Beyond self-indenture, we find capture and forced service. Forced enslavement has a long history and persists today as human trafficking.

Only recently having returned to worldwide public attention, the slave trade affects perhaps millions.  There are 10,000+ per year that we know about. Actual (undetected) numbers will be much higher.


Children are still being bought and sold.

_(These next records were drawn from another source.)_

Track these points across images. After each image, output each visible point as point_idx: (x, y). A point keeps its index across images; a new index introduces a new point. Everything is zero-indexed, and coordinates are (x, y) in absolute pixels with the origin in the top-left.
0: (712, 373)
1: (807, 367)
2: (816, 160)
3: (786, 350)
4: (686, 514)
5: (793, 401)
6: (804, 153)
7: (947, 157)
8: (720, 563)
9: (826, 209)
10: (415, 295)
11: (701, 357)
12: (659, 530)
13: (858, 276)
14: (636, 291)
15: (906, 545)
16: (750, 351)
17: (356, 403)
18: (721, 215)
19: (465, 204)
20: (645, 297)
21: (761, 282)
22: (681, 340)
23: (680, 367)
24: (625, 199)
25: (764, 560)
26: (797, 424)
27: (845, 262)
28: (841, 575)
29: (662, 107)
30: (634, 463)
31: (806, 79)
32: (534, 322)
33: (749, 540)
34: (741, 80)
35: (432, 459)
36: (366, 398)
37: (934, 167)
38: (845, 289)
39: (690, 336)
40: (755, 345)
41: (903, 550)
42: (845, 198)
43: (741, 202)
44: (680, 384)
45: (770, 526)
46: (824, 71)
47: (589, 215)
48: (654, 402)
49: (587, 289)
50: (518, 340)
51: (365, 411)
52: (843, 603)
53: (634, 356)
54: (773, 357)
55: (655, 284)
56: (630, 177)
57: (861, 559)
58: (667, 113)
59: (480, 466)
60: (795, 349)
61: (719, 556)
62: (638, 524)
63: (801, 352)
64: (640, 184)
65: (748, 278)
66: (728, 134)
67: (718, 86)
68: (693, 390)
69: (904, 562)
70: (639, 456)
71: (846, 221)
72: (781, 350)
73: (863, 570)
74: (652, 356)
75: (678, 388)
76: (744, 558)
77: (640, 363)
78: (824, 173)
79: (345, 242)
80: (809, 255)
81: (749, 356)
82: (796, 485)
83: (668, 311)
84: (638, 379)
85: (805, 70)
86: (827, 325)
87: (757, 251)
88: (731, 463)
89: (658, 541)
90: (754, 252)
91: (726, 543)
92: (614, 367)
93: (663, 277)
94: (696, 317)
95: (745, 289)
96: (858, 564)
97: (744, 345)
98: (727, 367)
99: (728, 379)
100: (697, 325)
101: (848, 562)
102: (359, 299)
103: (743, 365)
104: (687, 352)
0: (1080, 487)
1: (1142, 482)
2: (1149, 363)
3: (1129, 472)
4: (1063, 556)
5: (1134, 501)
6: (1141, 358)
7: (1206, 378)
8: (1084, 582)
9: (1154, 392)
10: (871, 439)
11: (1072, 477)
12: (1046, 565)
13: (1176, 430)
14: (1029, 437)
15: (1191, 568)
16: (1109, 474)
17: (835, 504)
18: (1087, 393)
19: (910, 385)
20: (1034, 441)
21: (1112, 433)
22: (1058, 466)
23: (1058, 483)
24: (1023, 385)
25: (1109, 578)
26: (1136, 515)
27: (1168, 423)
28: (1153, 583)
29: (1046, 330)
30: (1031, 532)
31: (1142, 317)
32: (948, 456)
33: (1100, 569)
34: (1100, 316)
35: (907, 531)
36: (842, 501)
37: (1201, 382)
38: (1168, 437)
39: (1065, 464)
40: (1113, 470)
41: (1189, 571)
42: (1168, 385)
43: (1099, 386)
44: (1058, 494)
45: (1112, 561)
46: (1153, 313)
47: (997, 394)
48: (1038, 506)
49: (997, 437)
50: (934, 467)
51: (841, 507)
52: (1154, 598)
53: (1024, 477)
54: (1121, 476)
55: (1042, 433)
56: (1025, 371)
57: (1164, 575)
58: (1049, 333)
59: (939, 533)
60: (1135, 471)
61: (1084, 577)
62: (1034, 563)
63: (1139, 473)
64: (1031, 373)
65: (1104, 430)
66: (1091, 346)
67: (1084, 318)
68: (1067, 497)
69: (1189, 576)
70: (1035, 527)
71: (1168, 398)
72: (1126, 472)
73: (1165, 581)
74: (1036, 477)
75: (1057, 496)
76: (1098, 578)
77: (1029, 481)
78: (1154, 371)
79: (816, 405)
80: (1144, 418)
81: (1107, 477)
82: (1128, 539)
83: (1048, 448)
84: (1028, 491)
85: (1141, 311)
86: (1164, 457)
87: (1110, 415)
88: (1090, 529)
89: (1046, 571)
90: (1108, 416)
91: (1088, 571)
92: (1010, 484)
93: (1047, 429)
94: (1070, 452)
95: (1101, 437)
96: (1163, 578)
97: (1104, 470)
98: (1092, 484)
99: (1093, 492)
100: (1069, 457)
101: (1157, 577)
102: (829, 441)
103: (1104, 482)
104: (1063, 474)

Women and girls make up about 70% of trafficking victims.  



To continue bringing the issue forward, take a look at indentured servitude.

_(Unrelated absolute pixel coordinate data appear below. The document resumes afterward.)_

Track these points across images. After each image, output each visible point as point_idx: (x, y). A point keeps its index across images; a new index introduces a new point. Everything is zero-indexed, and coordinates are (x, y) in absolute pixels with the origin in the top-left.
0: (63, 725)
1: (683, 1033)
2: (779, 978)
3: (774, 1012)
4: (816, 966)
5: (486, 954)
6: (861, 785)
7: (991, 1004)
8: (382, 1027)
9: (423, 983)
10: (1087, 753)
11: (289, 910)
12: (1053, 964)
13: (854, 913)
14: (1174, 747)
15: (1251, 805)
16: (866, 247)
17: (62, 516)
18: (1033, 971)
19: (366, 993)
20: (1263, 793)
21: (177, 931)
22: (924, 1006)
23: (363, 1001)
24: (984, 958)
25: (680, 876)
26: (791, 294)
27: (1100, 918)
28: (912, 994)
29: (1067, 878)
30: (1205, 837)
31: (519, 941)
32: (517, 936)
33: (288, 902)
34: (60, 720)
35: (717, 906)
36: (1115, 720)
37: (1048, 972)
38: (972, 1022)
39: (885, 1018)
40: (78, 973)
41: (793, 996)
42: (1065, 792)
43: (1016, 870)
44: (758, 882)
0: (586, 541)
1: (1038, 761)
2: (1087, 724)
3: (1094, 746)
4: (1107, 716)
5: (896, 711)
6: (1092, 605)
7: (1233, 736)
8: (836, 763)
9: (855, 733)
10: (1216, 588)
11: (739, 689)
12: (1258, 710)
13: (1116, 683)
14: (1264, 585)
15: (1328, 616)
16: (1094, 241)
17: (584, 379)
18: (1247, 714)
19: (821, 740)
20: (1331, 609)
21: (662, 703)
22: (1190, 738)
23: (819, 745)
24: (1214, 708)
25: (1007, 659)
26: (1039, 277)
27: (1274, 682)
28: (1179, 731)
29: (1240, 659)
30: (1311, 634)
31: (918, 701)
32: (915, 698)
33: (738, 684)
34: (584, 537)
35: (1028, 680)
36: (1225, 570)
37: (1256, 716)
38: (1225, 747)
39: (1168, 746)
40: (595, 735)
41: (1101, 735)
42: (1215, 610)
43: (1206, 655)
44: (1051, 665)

Indentured service was a labor system, most common in the 18th century British colonies, where young folks would sell themselves for a period of years as laborers.  They began by first selling themselves to a European sea captain who transported them and in turn sold their indenture to employers in the colonies who needed labor.

Indenture was a way for the poor youth of Britain and Germany to try for a new life in the New World.  Their plan was to work for a period of years and then be released.

During the late 17th and early 18th centuries poor children from England and France were kidnapped and sold into indentured labor in the Caribbean for a minimum of five years, but most times their contracts were bought and sold repeatedly and some laborers never attained their freedom.

Our modern version has several elements, particularly since the industrial age began.
Indebtedness is a bondage, encouraged and enforced by western culture.  Particularly for students, the legally enforced obligation of debt confines the individual to a narrow path of employment and availability in the workforce, usually for decades.  (Student debt tops $1.2 trillion, more than all credit card and auto loans combined.)  When you're dealing with millions of workers, the averages play out pretty impressively for the finance industry and the wealthy.

Wages were tied to productivity for 25 years following WWII.  In college economics, we
were taught that the two were tied by economic law, and that if they deviated, marketplace
response would force them back together.  They couldn't separate.  All that ended by the 70's
when corporations began to extract wealth specifically for the benefit of the few.  Executive
wages increased radically while labor pay rates stalled for the next half-century.  The financial
industry was turned loose to continue the wealth extraction.  Deregulation made the theft legal,
and Wall Street has extracted trillions from the economy's productivity without a penny going
 to the workers who provide it all.
Minimum wage traps unskilled workers in poor working conditions and inadequate support for a healthy life.  At first, after the plague in Europe had decimated the population and labor was in short supply, maximum wages were set to control costs for the benefit of the wealthy.  Later minimum wages were set to provide a 'living wage'.  If the U.S. minimum wage had kept pace with worker productivity, it would be more than double the current rate.

Poverty, we know, is not something anyone chooses; it's done to you.

The big players these days are the 0.01% richest folks.  Economic warfare, rather poorly disguised in the west as free market capitalism, has formalized the process by which the super-rich advance at the expense of the indentured many.  The war is now global as financial institutions extract the wealth of developing nations.  Governments serve the wealthy and the gap widens.

Freedom is not the power to rise on the backs of others.
Freedom is not the chance to get ahead and leave others behind.
The full declaration is a world-changer.

"THE SPIRIT OF THE LORD IS UPON ME, BECAUSE HE ANOINTED ME TO PREACH THE GOSPEL TO THE POOR. HE HAS SENT ME TO PROCLAIM RELEASE TO THE CAPTIVES, AND RECOVERY OF SIGHT TO THE BLIND, TO SET FREE THOSE WHO ARE OPPRESSED, TO PROCLAIM THE FAVORABLE YEAR OF THE LORD." 

The triumph of freedom is not a war's victory of one people or ideology over another ... that which we have isn't real freedom.  It's just a taste, and there's more to come.